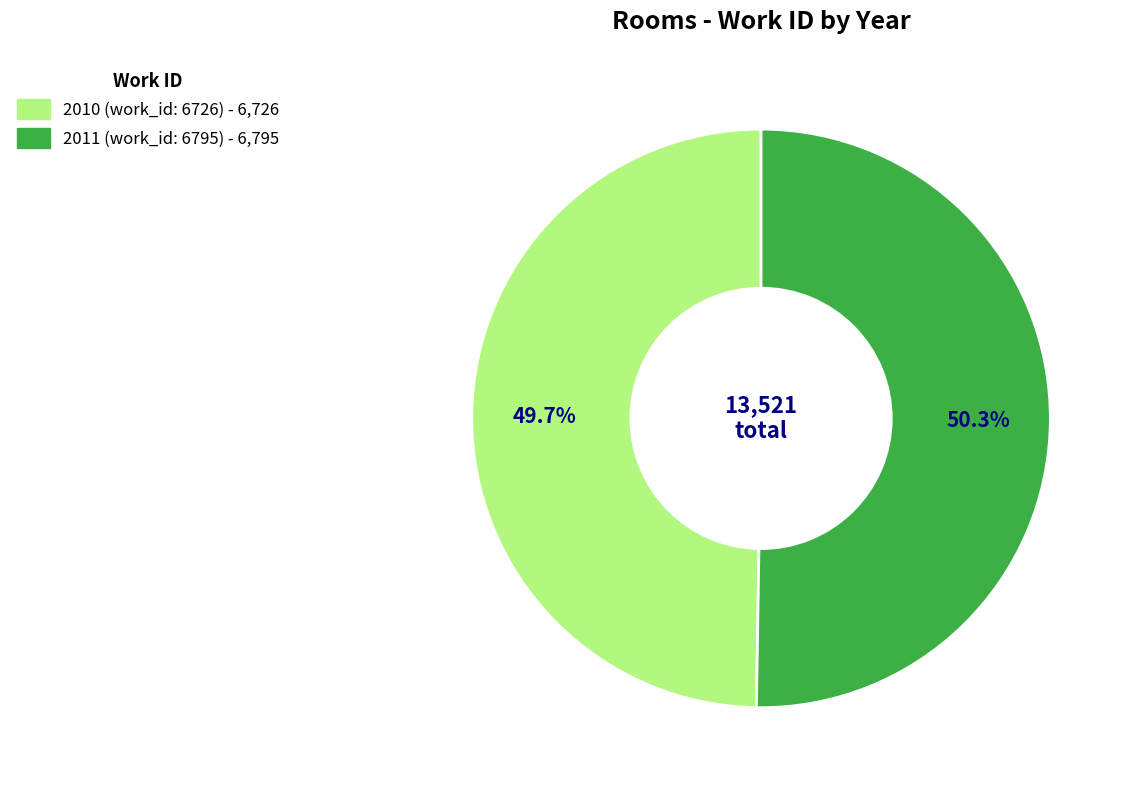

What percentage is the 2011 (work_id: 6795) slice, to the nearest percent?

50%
★ ★ ★ ★
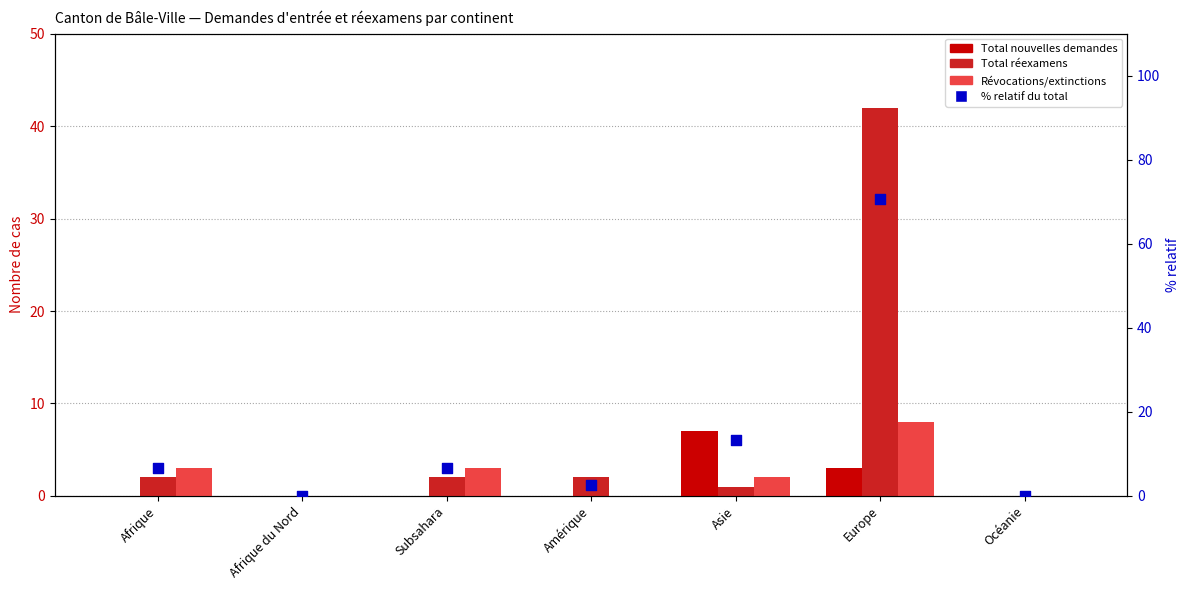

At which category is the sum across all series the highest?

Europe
★ ★ ★ ★
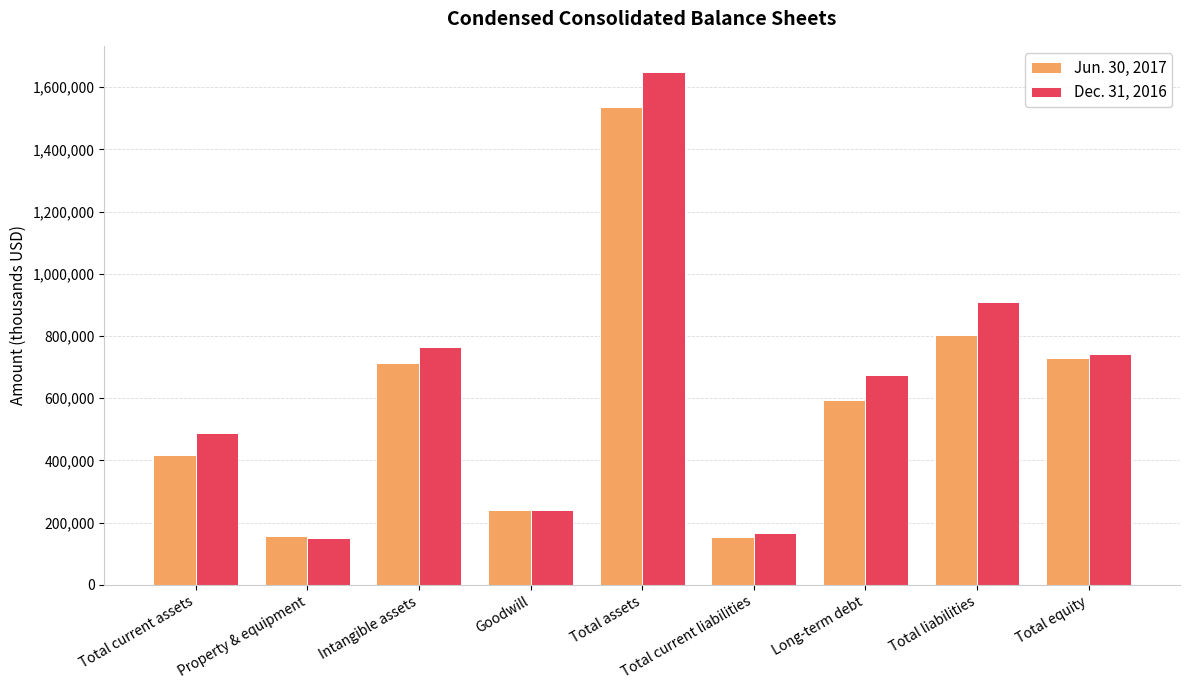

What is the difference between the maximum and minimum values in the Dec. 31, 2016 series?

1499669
★ ★ ★ ★
WORK TASK> Which lines of the records contain the word "What"? Copy each of them out.

TASK RESPONSE>
What percentage is the 2011 (work_id: 6795) slice, to the nearest percent?
What is the difference between the maximum and minimum values in the Dec. 31, 2016 series?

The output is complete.